Hello, everyone, and thanks for joining our business update. We'll start today's call with an overview of our Q1 results and our 2018 plans from Bernardo Hees, our CEO; and David Knopf, our CFO. Then Paulo Basilio, President of our U.S. Zone; and George Zoghbi, Strategic Adviser and Director, will join the rest of us for the Q&A session.

(Forward-Looking Cautionary Statements)

We'll also discuss some non-GAAP financial measures during the call today. These non-GAAP financial measures should not be considered a replacement for, and should be read together with, GAAP results.
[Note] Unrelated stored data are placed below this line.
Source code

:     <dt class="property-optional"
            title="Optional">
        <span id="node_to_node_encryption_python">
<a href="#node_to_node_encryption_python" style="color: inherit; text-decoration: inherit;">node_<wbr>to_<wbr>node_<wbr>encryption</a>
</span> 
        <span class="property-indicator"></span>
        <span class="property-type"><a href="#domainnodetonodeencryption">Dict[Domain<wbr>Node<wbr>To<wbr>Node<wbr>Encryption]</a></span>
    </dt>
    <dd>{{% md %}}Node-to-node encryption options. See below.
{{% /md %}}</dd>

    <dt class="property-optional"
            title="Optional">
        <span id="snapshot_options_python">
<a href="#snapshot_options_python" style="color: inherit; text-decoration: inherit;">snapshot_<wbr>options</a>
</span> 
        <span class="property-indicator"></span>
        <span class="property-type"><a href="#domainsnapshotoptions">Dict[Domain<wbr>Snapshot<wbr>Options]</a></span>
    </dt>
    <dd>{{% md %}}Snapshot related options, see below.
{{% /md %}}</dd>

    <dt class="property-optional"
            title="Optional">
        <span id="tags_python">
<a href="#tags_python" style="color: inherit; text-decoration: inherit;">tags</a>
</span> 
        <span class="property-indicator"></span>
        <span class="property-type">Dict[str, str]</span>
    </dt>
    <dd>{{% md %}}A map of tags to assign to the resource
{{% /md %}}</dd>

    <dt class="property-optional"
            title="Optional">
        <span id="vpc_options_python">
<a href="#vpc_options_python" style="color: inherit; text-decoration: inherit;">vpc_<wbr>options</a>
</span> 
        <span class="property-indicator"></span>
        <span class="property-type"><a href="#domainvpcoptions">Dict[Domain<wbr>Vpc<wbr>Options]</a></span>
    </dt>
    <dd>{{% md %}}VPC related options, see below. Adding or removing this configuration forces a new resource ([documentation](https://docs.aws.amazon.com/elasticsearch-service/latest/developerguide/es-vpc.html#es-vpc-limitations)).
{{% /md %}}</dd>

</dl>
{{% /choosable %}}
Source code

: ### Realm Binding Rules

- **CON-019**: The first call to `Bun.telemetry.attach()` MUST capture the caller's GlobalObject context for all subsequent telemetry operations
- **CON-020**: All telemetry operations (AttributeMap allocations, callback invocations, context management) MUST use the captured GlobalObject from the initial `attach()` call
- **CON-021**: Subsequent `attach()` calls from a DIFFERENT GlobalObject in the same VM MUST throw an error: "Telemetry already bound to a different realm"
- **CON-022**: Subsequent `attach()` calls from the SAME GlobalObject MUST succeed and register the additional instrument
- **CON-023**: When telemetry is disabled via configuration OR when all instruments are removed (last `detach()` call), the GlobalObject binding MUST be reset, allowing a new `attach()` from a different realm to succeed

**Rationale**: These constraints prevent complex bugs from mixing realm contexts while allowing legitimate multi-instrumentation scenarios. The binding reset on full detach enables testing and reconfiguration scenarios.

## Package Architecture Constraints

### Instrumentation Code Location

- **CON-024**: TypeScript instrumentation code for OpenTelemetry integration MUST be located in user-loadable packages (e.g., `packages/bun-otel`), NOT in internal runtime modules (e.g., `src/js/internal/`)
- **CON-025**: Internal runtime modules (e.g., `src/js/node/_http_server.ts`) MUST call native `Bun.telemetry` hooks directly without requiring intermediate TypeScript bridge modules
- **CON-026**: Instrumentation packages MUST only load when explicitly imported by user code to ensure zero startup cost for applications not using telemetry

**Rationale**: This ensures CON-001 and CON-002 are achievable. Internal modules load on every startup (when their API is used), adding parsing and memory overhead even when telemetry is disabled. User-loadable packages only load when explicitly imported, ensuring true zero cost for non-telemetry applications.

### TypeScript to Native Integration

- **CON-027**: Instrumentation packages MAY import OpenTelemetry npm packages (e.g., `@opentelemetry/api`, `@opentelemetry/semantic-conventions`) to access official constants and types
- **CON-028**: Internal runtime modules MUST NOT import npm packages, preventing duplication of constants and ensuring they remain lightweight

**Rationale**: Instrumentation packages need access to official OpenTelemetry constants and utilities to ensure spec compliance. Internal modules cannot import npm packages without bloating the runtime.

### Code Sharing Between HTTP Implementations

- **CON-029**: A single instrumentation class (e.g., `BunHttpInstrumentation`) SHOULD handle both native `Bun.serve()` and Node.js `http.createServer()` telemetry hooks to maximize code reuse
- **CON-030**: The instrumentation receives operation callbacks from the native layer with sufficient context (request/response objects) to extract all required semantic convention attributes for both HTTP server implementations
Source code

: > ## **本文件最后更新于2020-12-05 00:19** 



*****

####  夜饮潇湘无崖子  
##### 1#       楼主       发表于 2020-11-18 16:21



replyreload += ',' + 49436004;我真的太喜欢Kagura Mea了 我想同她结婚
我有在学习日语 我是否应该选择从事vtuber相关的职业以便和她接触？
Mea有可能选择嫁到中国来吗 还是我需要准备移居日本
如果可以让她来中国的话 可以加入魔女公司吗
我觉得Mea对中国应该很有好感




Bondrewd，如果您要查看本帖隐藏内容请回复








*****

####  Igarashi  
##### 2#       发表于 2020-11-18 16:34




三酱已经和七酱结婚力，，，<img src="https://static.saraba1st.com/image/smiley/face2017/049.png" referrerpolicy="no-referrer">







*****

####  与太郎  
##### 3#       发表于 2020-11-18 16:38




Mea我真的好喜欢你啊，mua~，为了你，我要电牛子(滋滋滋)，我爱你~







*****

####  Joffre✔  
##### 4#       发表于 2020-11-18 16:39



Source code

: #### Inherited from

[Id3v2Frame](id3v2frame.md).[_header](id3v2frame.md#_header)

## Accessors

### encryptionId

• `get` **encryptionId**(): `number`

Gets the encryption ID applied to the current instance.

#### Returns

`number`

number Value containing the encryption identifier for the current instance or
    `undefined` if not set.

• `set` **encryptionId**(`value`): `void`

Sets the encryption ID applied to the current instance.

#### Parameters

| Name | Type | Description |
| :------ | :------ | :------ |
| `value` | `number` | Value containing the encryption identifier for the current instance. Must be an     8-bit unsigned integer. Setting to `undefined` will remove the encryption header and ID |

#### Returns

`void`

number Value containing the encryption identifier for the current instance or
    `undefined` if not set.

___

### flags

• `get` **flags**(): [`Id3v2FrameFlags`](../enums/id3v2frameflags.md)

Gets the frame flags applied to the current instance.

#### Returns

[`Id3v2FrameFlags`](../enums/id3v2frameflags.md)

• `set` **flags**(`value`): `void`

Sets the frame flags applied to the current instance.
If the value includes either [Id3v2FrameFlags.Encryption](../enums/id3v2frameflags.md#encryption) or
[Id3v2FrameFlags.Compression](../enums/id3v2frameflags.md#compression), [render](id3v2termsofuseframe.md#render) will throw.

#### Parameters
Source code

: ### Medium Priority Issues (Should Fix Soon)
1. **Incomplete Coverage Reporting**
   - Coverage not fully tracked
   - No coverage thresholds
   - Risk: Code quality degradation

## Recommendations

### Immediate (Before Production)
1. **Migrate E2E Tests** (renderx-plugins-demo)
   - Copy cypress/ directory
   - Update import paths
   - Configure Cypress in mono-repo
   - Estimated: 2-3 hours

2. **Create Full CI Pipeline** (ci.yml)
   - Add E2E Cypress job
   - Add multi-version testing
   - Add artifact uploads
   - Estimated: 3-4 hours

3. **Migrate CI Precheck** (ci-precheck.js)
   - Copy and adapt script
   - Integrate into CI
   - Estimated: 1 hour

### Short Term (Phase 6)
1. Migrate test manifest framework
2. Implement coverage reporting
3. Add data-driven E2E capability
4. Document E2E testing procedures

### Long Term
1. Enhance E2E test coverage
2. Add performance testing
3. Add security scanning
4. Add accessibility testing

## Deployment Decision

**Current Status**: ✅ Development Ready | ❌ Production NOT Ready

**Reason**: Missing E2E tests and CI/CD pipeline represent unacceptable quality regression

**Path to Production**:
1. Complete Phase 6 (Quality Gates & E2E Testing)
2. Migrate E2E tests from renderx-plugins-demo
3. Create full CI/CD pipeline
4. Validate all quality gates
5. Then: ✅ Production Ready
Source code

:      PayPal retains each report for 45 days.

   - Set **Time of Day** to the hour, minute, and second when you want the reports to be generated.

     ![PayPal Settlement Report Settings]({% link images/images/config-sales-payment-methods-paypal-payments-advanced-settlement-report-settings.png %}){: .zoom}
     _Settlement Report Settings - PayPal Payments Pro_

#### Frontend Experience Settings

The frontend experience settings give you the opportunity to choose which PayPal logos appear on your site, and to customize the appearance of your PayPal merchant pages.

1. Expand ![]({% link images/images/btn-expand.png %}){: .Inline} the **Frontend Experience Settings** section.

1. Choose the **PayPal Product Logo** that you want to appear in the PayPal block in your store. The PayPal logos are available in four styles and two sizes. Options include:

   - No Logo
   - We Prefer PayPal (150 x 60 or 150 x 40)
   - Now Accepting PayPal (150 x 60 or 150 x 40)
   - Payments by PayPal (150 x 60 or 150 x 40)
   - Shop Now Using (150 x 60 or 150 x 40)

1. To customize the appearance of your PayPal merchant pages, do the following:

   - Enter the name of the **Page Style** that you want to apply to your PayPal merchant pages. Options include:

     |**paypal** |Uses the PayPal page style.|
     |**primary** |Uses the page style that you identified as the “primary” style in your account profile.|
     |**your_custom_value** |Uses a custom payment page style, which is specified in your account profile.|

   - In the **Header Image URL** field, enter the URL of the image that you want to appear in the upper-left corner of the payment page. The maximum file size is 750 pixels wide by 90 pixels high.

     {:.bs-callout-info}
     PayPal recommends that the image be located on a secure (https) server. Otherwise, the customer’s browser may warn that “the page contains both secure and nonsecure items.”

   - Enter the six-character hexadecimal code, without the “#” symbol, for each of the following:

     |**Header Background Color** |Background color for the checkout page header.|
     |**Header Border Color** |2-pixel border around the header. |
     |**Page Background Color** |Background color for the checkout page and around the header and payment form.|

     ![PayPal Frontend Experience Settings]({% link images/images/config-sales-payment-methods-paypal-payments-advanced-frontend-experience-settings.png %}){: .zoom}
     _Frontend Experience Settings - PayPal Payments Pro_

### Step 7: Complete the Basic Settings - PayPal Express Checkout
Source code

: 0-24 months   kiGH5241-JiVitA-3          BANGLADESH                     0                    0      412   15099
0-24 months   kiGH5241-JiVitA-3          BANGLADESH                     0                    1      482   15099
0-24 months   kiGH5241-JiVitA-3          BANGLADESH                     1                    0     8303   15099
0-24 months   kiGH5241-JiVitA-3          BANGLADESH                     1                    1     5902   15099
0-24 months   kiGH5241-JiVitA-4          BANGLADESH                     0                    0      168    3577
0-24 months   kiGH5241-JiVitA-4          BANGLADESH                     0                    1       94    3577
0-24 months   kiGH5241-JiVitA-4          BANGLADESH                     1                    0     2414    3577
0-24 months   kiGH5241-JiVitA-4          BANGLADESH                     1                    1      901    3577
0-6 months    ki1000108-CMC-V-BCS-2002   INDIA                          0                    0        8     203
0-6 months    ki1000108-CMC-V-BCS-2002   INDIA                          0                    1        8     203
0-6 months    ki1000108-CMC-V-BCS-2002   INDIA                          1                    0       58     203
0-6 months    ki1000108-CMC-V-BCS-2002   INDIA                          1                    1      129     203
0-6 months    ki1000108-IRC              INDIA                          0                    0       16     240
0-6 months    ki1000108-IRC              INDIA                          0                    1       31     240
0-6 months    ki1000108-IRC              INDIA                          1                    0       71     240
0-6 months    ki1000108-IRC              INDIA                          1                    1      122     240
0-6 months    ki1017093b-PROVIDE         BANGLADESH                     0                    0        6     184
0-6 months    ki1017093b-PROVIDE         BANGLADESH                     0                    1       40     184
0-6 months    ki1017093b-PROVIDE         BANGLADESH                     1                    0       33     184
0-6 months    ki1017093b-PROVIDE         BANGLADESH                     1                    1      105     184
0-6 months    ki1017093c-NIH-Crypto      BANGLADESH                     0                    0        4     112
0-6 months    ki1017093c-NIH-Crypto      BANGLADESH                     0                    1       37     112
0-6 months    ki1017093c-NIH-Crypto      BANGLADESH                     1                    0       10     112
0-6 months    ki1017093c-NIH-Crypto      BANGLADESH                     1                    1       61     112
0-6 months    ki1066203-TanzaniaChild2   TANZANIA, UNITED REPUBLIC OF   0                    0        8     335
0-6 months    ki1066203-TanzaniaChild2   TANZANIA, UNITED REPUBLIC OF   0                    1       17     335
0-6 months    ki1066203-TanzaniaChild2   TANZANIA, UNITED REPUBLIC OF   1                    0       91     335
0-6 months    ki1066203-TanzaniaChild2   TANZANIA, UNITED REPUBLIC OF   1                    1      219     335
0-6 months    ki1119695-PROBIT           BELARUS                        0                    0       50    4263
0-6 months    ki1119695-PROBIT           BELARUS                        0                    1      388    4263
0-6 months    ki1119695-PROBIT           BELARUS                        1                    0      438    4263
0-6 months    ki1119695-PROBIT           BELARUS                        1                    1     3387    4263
And you can find the GAAP to non-GAAP reconciliations within our earnings release and at the end of the slide presentation available on our website.

Now, let's turn to slide two, and I'll hand it over to Bernardo.

Executive
Bernardo Hees

Thank you, Chris, and good afternoon, everyone. Let me start by saying that we are feeling more confident about our outlook, with Q1 in line to slightly better than our expectations from the February call. If you recall, there were several factors that lead us to be cautioned on our top line performance for the first half of 2018, including the headwinds in United States from Planters and Ore-Ida, the impact from retail inventory reductions in Canada, and the risk we saw in Brazil from our SAP implementation.

At EBITDA, we spoke about near-term pressures in the United States and Rest of the World from accelerated investments in go-to-market capabilities, big bet launches and increasing working media dollars and best-in-class customer service, as well as significant cost inflation, especially freight at the beginning of the year. On the whole, it played out as expected. And we continue to expect many of these same factors to remain in Q2, as we anticipated in the outlook we provided in the February call.

Outside these transitory factors, we are seeing ongoing improvement in consumption trends in most countries and in most of the key categories that we believe will drive both top- and bottom-line growth into the second half of the year. These includes positive trends brands in the first quarter -- it's actually the fourth quarter in categories such as natural cheese, meals and desserts and ready-to-drink beverage in the United States; cheese and coffee in Canada; condiments and sauces across Europe; soups and meals in U.K.; and baby food in Russia; condiments and pasta sauce in Latin America, as well as soy sauce in Indonesia.

More important to highlight for the balance of 2018, for 2019 and beyond is that, these gains are being driven by the investment and progress we are making to build capability for sustainable advantage to our iconic brands.